> PROVIDED TEXT
+++

It may be weird to admit this but…I just love digital asset management. Like in a very intensely unhealthy way.

Maybe it’s the organizational aspect of it. Maybe it’s the satisfaction I receive when I take a long, arduous photo publication process and manage to get it down to a short, pleasant one. Maybe it’s just the joy of making pretty pictures and beautiful content appear online like magic. Whatever the reason behind it, I’m oddly, geekily, passionately fond of managing the pixels and points of digital assets.

One of my most satisfactory projects was at Skirt! Magazine in Charleston, South Carolina. I’d been hired as their “webmistress” which was…a dubious title to say the least…and I initially had the simple mandate of publishing their single-market print edition to the Web. You might think “Oh, that’s no big deal,” right? But this was at a time when Adobe didn’t have a Creative Suite and it was every woman for herself with regard to print tools. In this case, I had to work with an old version of Quark, photo assets that were sized for print (e.g. HUGE) and a proprietary web publishing platform that was designed for newspapers, not large-format fashion magazines.

Challenge? Oh you bet.

+++

> SOURCE MATERIAL
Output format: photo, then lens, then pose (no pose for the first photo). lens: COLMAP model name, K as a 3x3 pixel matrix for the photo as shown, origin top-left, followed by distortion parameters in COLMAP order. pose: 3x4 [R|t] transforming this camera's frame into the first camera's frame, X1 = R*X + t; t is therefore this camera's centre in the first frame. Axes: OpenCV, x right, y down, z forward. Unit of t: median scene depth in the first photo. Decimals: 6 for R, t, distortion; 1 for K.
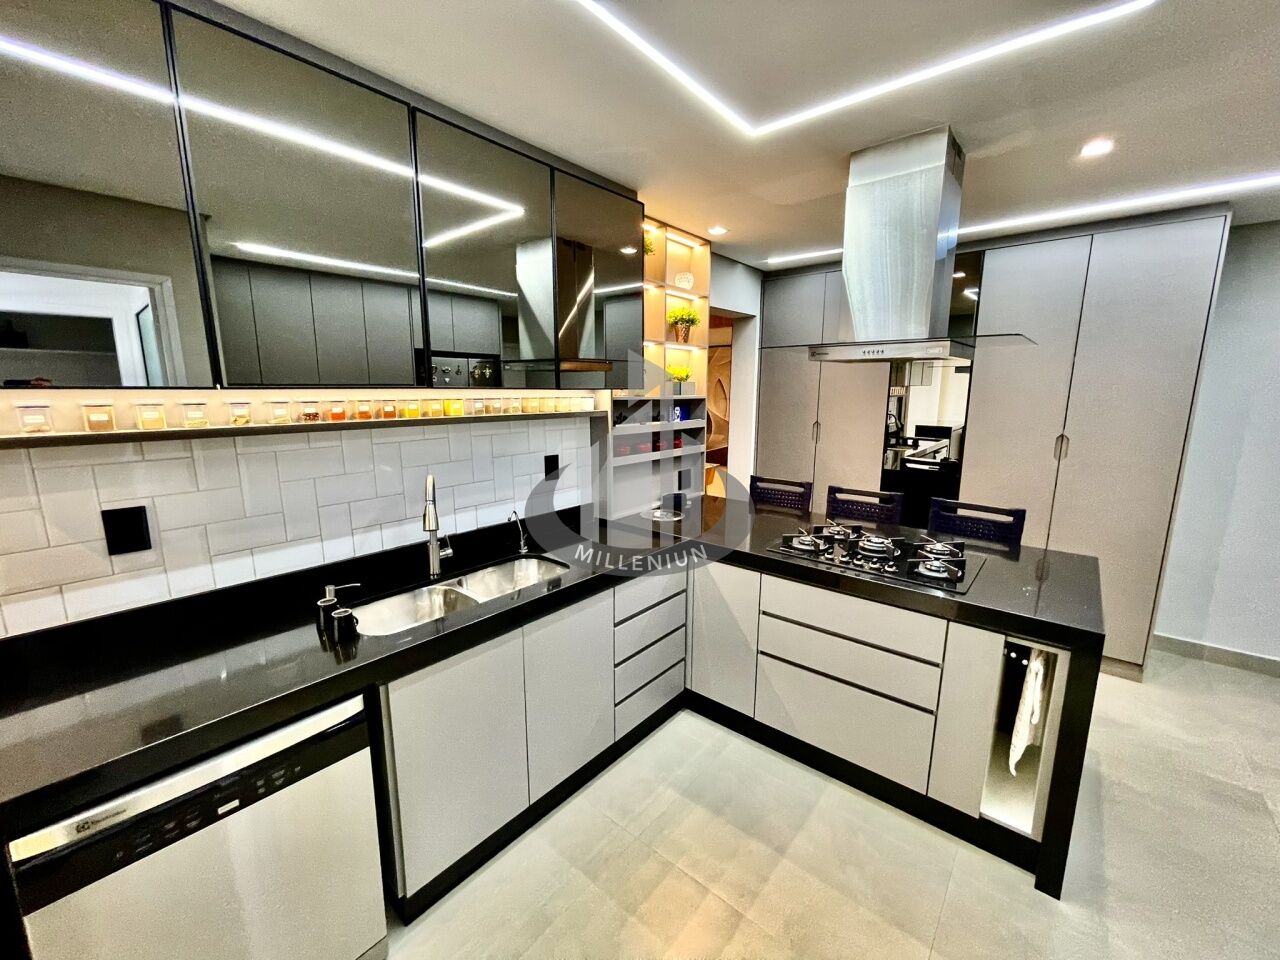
lens RADIAL K [[519.6, 0, 637.0], [0, 519.6, 478.4], [0, 0, 1]] dist [0.001847, 0.000224]
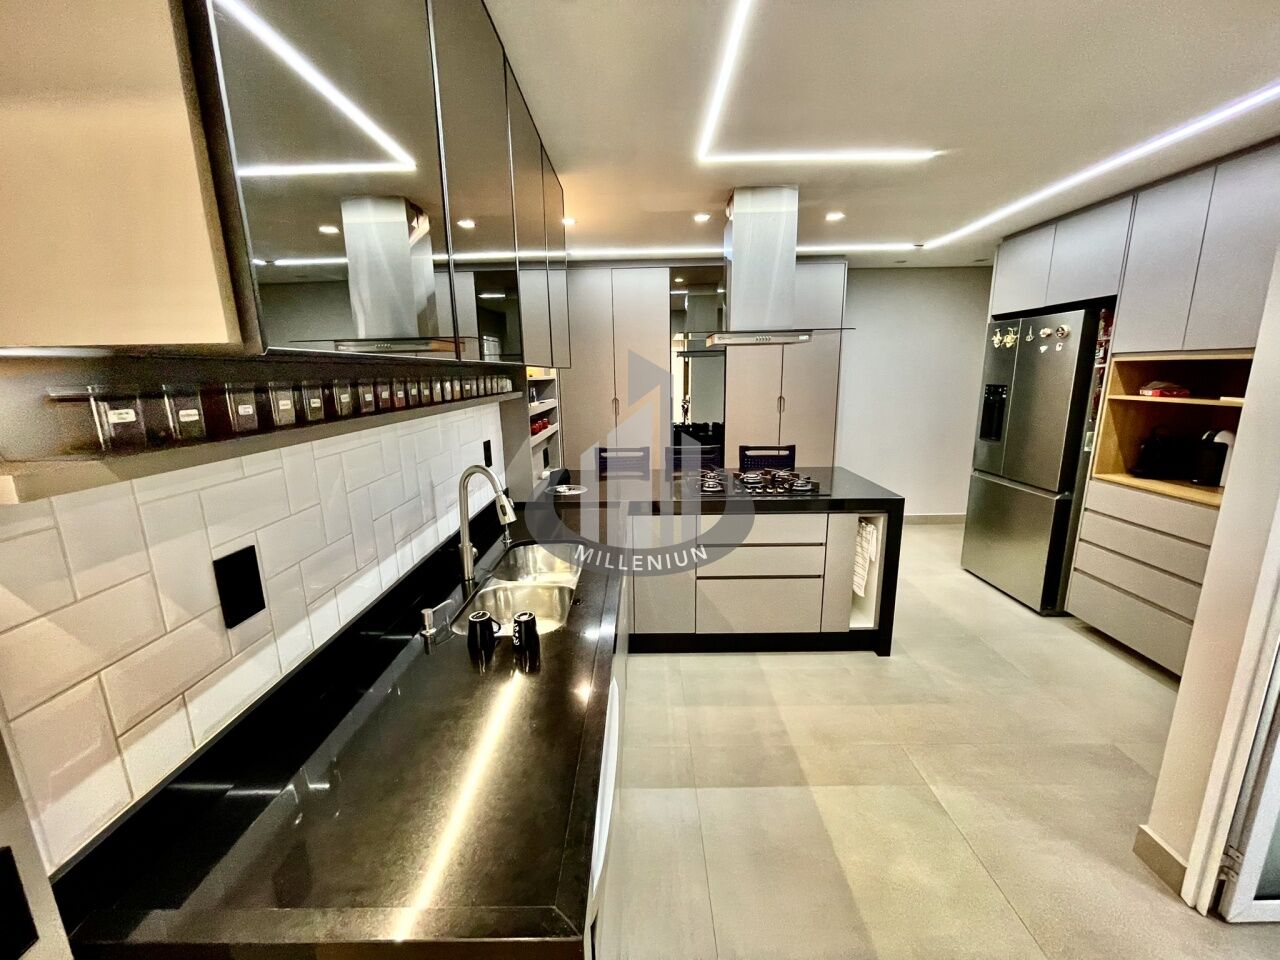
lens RADIAL K [[519.6, 0, 635.4], [0, 519.6, 483.1], [0, 0, 1]] dist [0.001847, 0.000224]
pose [[0.769712, -0.150171, 0.620477, -0.789065], [0.130769, 0.988418, 0.077001, -0.010116], [-0.624854, 0.021871, 0.780435, 0.149059]]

+++

> TASKS AND EXERCISES
• 1. In the post about digital asset management, where was Skirt! Magazine located?
• 2. Duplicate the passage of the digital asset management post starting at "One of my most" and ending at "large-format fashion magazines.".
• 3. Pick up the post on digital asset management from where it stops.

> ANSWER SET
• 1. Charleston, South Carolina.

• 2.
One of my most satisfactory projects was at Skirt! Magazine in Charleston, South Carolina. I’d been hired as their “webmistress” which was…a dubious title to say the least…and I initially had the simple mandate of publishing their single-market print edition to the Web. You might think “Oh, that’s no big deal,” right? But this was at a time when Adobe didn’t have a Creative Suite and it was every woman for herself with regard to print tools. In this case, I had to work with an old version of Quark, photo assets that were sized for print (e.g. HUGE) and a proprietary web publishing platform that was designed for newspapers, not large-format fashion magazines.

• 3.
I managed to get that process down from three weeks to one week for the single Charleston issue, just in time for the company to add three more local publication markets to their roster. But because of the process streamlining I’d already developed, this ended up being far easier than we initially thought it would be. So much so that we were able to add two more markets and still produce all six locations on the Web in just one week. It was extremely satisfying for the entire team to see their hard work in print show up so quickly on the Internet and something I look back on fondly to this day.

When I moved to Hearst Digital Media and started working with House Beautiful Magazine as the senior web editor, I was tasked with taking their monthly magazine content from print-to-digital, a process that involved 30-50 articles, 200-300 print-quality images, a proprietary CMS and about two weeks of my time from start to finish, not to mention the work that the print editors and photographers had to engage in just to get the assets through the existing process. It seemed pretty inefficient to me, and, truth be told, I would much rather have been spending my free time going to design show houses and Broadway shows. So I worked with a team of back-end developers to build an automatic photo and article metadata mapping process. What we ultimately devised took my two week process and got it down to two days total. We extended the process to other sites in the Hearst family and managed to decrease time-to-live by over 60%, for some sites over 75%.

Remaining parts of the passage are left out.